Can you reproduce every line of text from all the items below word for word, leaving the pictures out of your answer?

Start of Block

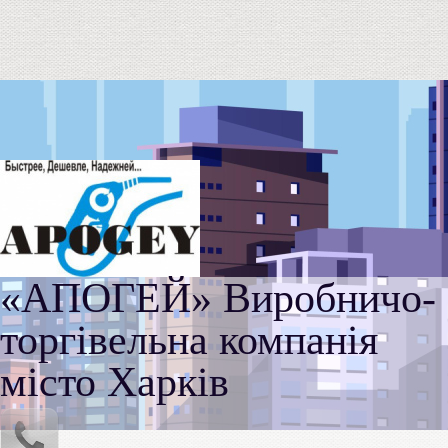
«АПОГЕЙ» Виробничо-
торгівельна компанія
місто Харків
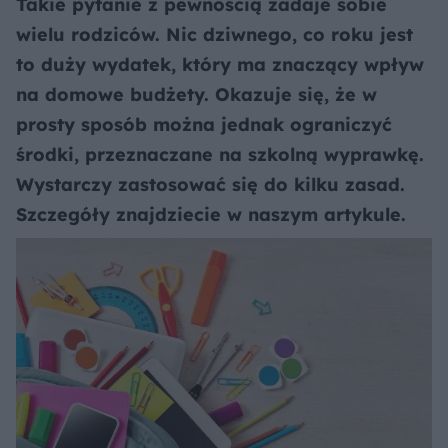
Takie pytanie z pewnością zadaje sobie
wielu rodziców. Nic dziwnego, co roku jest
to duży wydatek, który ma znaczący wpływ
na domowe budżety. Okazuje się, że w
prosty sposób można jednak ograniczyć
środki, przeznaczane na szkolną wyprawkę.
Wystarczy zastosować się do kilku zasad.
Szczegóły znajdziecie w naszym artykule.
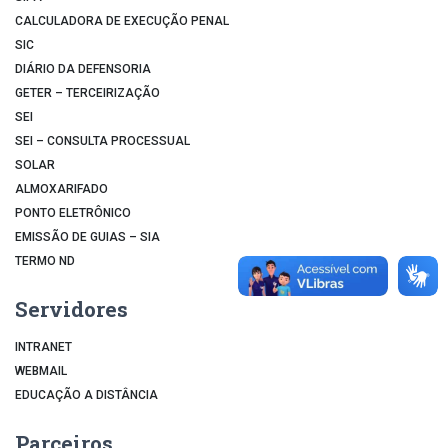
CALCULADORA DE EXECUÇÃO PENAL
SIC
DIÁRIO DA DEFENSORIA
GETER – TERCEIRIZAÇÃO
SEI
SEI – CONSULTA PROCESSUAL
SOLAR
ALMOXARIFADO
PONTO ELETRÔNICO
EMISSÃO DE GUIAS – SIA
TERMO ND
Servidores
INTRANET
WEBMAIL
EDUCAÇÃO A DISTÂNCIA
Parceiros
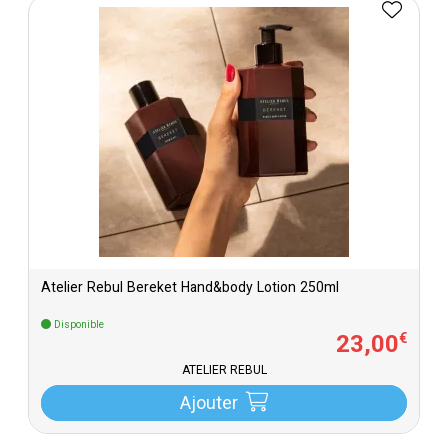
Atelier Rebul Bereket Hand&body Lotion 250ml
Disponible
23
,
00
€
ATELIER REBUL
Ajouter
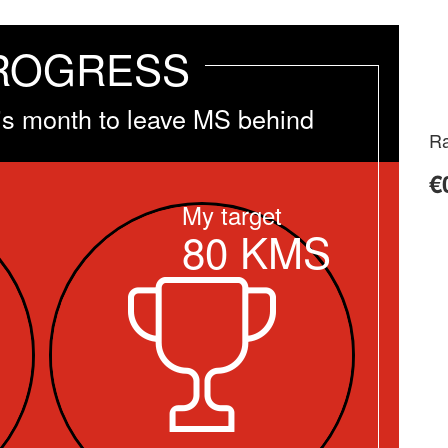
ROGRESS
is month to leave MS behind
Ra
€
My target
80
KMS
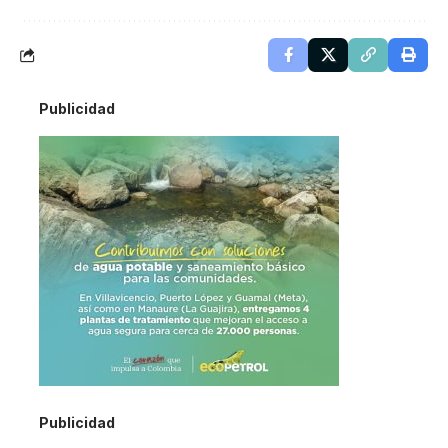
Publicidad
Publicidad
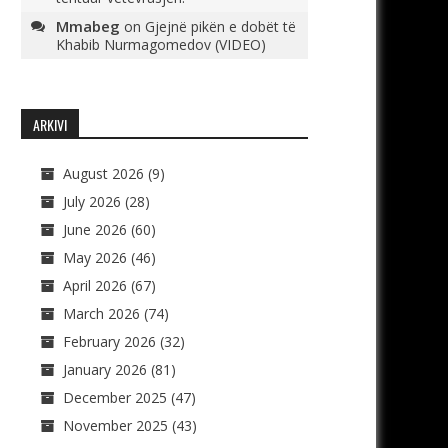
Mmabeg
on
Gjejnë pikën e dobët të
Khabib Nurmagomedov (VIDEO)
ARKIVI
August 2026
(9)
July 2026
(28)
June 2026
(60)
May 2026
(46)
April 2026
(67)
March 2026
(74)
February 2026
(32)
January 2026
(81)
December 2025
(47)
November 2025
(43)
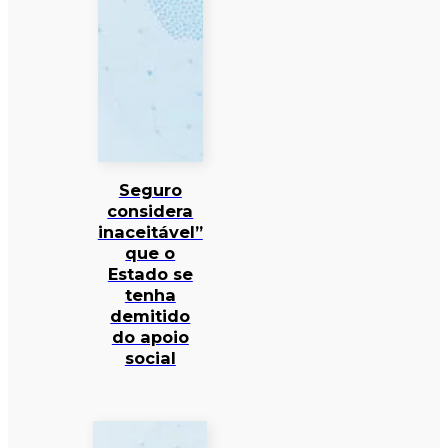
Seguro
considera
inaceitável”
que o
Estado se
tenha
demitido
do apoio
social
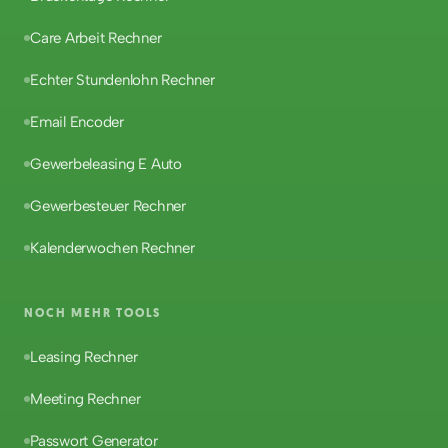
Care Arbeit Rechner
Echter Stundenlohn Rechner
Email Encoder
Gewerbeleasing E Auto
Gewerbesteuer Rechner
Kalenderwochen Rechner
NOCH MEHR TOOLS
Leasing Rechner
Meeting Rechner
Passwort Generator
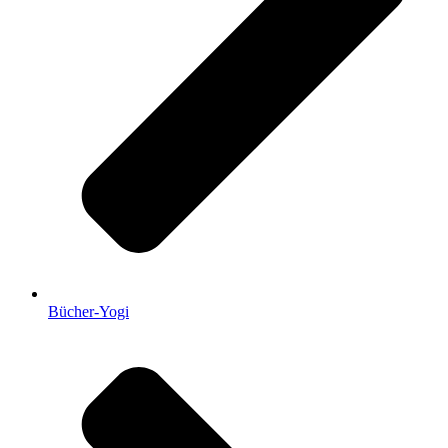
Bücher-Yogi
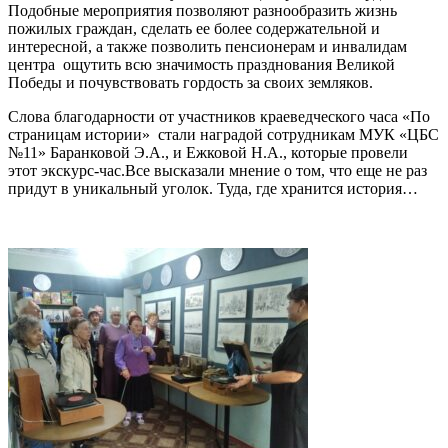
Подобные мероприятия позволяют разнообразить жизнь
пожилых граждан, сделать ее более содержательной и
интересной, а также позволить пенсионерам и инвалидам
центра ощутить всю значимость празднования Великой
Победы и почувствовать гордость за своих земляков.
Слова благодарности от участников краеведческого часа «По
страницам истории» стали наградой сотрудникам МУК «ЦБС
№11» Баранковой Э.А., и Ежковой Н.А., которые провели
этот экскурс-час.Все высказали мнение о том, что еще не раз
придут в уникальный уголок. Туда, где хранится история…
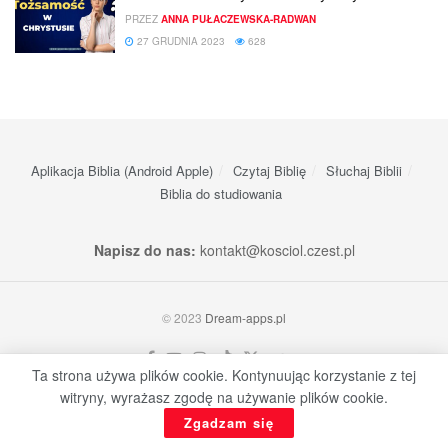
PRZEZ
ANNA PUŁACZEWSKA-RADWAN
27 GRUDNIA 2023
628
Aplikacja Biblia (Android Apple)
Czytaj Biblię
Słuchaj Biblii
Biblia do studiowania
Napisz do nas:
kontakt@kosciol.czest.pl
© 2023
Dream-apps.pl
Ta strona używa plików cookie. Kontynuując korzystanie z tej
witryny, wyrażasz zgodę na używanie plików cookie.
Zgadzam się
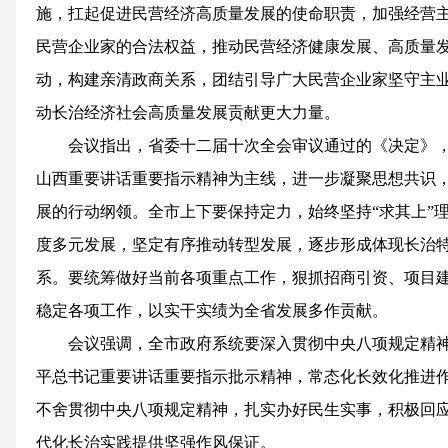
施，扛起促进民营经济高质量发展的使命职责，加强经营
民营企业家的合法权益，推动民营经济健康发展、高质量
动，构建亲清政商关系，团结引导广大民营企业家坚守主
动长治经济社会高质量发展贡献更大力量。
会议指出，省委十二届十次全会审议通过的《决定》
山西重要讲话重要指示精神为主线，进一步凝聚思想共识
展的行动纲领。全市上下要保持定力，始终坚持“求其上”
度多元发展，坚定有序推动转型发展，逐步形成体现长治
系。要统筹做好当前各项重点工作，狠抓招商引资、项目
稳定各项工作，以实干实绩为全省发展多作贡献。
会议强调，全市政府系统要深入贯彻中央八项规定精
平总书记重要讲话重要指示批示精神，常态化长效化推进
不舍贯彻中央八项规定精神，扎实办好民生实事，积极回
代化长治实践提供坚强作风保证。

End of Block

- SOLUTION TO THE EXERCISE
«АПОГЕЙ» Виробничо-
торгівельна компанія
місто Харків
Takie pytanie z pewnością zadaje sobie
wielu rodziców. Nic dziwnego, co roku jest
to duży wydatek, który ma znaczący wpływ
na domowe budżety. Okazuje się, że w
prosty sposób można jednak ograniczyć
środki, przeznaczane na szkolną wyprawkę.
Wystarczy zastosować się do kilku zasad.
Szczegóły znajdziecie w naszym artykule.
CALCULADORA DE EXECUÇÃO PENAL
SIC
DIÁRIO DA DEFENSORIA
GETER – TERCEIRIZAÇÃO
SEI
SEI – CONSULTA PROCESSUAL
SOLAR
ALMOXARIFADO
PONTO ELETRÔNICO
EMISSÃO DE GUIAS – SIA
TERMO ND
Servidores
INTRANET
WEBMAIL
EDUCAÇÃO A DISTÂNCIA
Parceiros
Atelier Rebul Bereket Hand&body Lotion 250ml
Disponible
23
,
00
€
ATELIER REBUL
Ajouter
ROGRESS
is month to leave MS behind
Ra
€
My target
80
KMS
Publicidad
Publicidad
Mmabeg
on
Gjejnë pikën e dobët të
Khabib Nurmagomedov (VIDEO)
ARKIVI
August 2026
(9)
July 2026
(28)
June 2026
(60)
May 2026
(46)
April 2026
(67)
March 2026
(74)
February 2026
(32)
January 2026
(81)
December 2025
(47)
November 2025
(43)
Seguro
considera
inaceitável”
que o
Estado se
tenha
demitido
do apoio
social
Care Arbeit Rechner
Echter Stundenlohn Rechner
Email Encoder
Gewerbeleasing E Auto
Gewerbesteuer Rechner
Kalenderwochen Rechner
NOCH MEHR TOOLS
Leasing Rechner
Meeting Rechner
Passwort Generator
Bücher-Yogi
Подобные мероприятия позволяют разнообразить жизнь
пожилых граждан, сделать ее более содержательной и
интересной, а также позволить пенсионерам и инвалидам
центра ощутить всю значимость празднования Великой
Победы и почувствовать гордость за своих земляков.
Слова благодарности от участников краеведческого часа «По
страницам истории» стали наградой сотрудникам МУК «ЦБС
№11» Баранковой Э.А., и Ежковой Н.А., которые провели
этот экскурс-час.Все высказали мнение о том, что еще не раз
придут в уникальный уголок. Туда, где хранится история…
PRZEZ
ANNA PUŁACZEWSKA-RADWAN
27 GRUDNIA 2023
628
Aplikacja Biblia (Android Apple)
Czytaj Biblię
Słuchaj Biblii
Biblia do studiowania
Napisz do nas:
kontakt@kosciol.czest.pl
© 2023
Dream-apps.pl
Ta strona używa plików cookie. Kontynuując korzystanie z tej
witryny, wyrażasz zgodę na używanie plików cookie.
Zgadzam się
施，扛起促进民营经济高质量发展的使命职责，加强经营
民营企业家的合法权益，推动民营经济健康发展、高质量
动，构建亲清政商关系，团结引导广大民营企业家坚守主
动长治经济社会高质量发展贡献更大力量。
会议指出，省委十二届十次全会审议通过的《决定》
山西重要讲话重要指示精神为主线，进一步凝聚思想共识
展的行动纲领。全市上下要保持定力，始终坚持“求其上”
度多元发展，坚定有序推动转型发展，逐步形成体现长治
系。要统筹做好当前各项重点工作，狠抓招商引资、项目
稳定各项工作，以实干实绩为全省发展多作贡献。
会议强调，全市政府系统要深入贯彻中央八项规定精
平总书记重要讲话重要指示批示精神，常态化长效化推进
不舍贯彻中央八项规定精神，扎实办好民生实事，积极回
代化长治实践提供坚强作风保证。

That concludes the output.